Extracted information ->
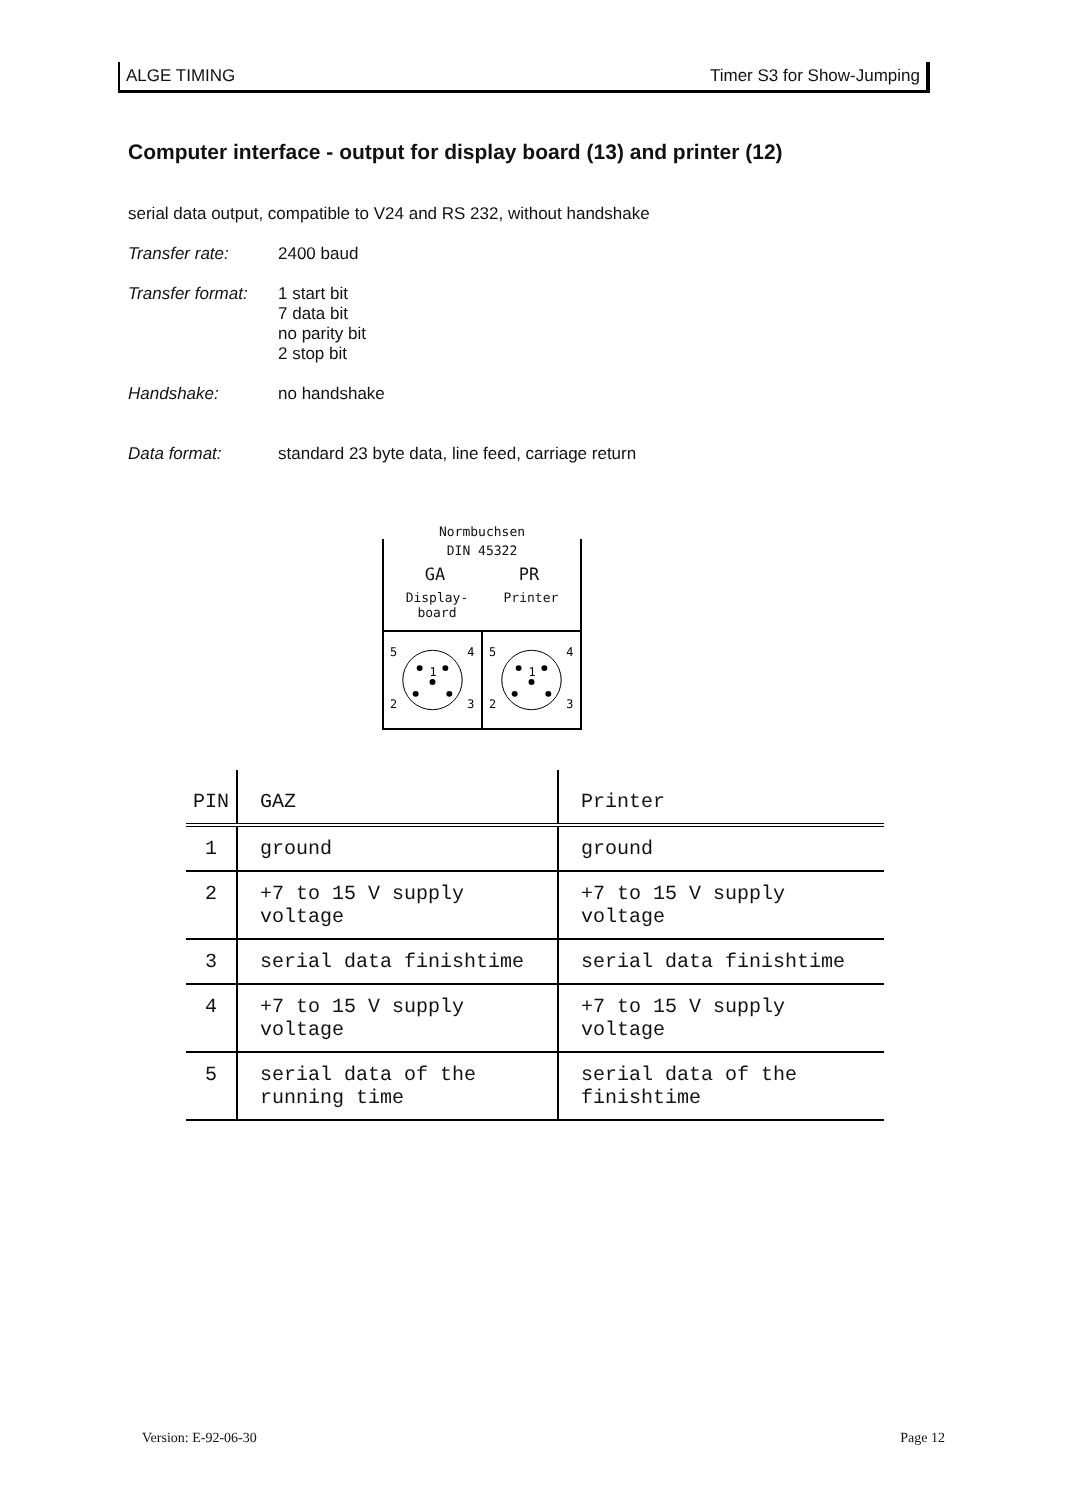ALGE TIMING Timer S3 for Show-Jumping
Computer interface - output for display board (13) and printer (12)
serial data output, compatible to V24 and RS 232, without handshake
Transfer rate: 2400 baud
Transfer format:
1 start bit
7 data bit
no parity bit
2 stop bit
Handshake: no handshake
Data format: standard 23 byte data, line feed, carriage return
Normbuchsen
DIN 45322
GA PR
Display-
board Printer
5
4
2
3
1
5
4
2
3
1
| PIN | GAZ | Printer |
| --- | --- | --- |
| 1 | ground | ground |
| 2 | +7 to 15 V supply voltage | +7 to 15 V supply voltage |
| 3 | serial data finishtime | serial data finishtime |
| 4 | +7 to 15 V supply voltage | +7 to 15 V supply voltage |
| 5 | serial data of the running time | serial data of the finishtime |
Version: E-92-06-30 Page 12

Try it -> The lines that contain the word "supply" are wanted; copy each of them from the records.

Response to the task ->
| 2 | +7 to 15 V supply voltage | +7 to 15 V supply voltage |
| 4 | +7 to 15 V supply voltage | +7 to 15 V supply voltage |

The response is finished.